## Dataset content
- Opening Delimiter -

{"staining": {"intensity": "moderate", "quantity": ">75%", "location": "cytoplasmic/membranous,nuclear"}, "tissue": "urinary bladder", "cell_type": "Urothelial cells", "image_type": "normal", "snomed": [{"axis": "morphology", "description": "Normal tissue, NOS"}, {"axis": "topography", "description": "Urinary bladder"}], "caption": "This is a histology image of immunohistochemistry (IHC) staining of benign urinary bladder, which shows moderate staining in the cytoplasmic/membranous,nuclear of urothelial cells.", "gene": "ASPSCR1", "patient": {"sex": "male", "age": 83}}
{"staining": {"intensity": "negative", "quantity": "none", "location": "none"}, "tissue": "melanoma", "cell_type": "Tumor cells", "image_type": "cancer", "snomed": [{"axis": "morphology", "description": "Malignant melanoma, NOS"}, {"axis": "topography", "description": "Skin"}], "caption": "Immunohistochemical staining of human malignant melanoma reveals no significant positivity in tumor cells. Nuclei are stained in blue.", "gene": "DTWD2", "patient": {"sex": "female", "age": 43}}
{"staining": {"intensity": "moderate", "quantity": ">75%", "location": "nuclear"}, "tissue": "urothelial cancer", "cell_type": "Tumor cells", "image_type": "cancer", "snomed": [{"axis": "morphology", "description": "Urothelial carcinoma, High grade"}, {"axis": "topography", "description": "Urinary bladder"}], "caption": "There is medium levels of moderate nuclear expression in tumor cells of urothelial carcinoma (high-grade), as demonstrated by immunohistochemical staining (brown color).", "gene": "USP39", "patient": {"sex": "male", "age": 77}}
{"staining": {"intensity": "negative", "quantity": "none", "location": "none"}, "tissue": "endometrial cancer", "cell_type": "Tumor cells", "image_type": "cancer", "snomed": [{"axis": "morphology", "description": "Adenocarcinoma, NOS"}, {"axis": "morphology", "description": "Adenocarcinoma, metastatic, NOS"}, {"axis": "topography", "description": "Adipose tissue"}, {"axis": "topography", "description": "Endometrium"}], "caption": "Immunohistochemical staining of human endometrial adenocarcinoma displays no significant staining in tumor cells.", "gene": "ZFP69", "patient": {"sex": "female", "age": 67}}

- Closing Delimiter -

## Exercise description
In the listing above, find the line with "is medium levels", then copy it and every later line exactly, through the last line, and nothing else.

## Worked solution
{"staining": {"intensity": "moderate", "quantity": ">75%", "location": "nuclear"}, "tissue": "urothelial cancer", "cell_type": "Tumor cells", "image_type": "cancer", "snomed": [{"axis": "morphology", "description": "Urothelial carcinoma, High grade"}, {"axis": "topography", "description": "Urinary bladder"}], "caption": "There is medium levels of moderate nuclear expression in tumor cells of urothelial carcinoma (high-grade), as demonstrated by immunohistochemical staining (brown color).", "gene": "USP39", "patient": {"sex": "male", "age": 77}}
{"staining": {"intensity": "negative", "quantity": "none", "location": "none"}, "tissue": "endometrial cancer", "cell_type": "Tumor cells", "image_type": "cancer", "snomed": [{"axis": "morphology", "description": "Adenocarcinoma, NOS"}, {"axis": "morphology", "description": "Adenocarcinoma, metastatic, NOS"}, {"axis": "topography", "description": "Adipose tissue"}, {"axis": "topography", "description": "Endometrium"}], "caption": "Immunohistochemical staining of human endometrial adenocarcinoma displays no significant staining in tumor cells.", "gene": "ZFP69", "patient": {"sex": "female", "age": 67}}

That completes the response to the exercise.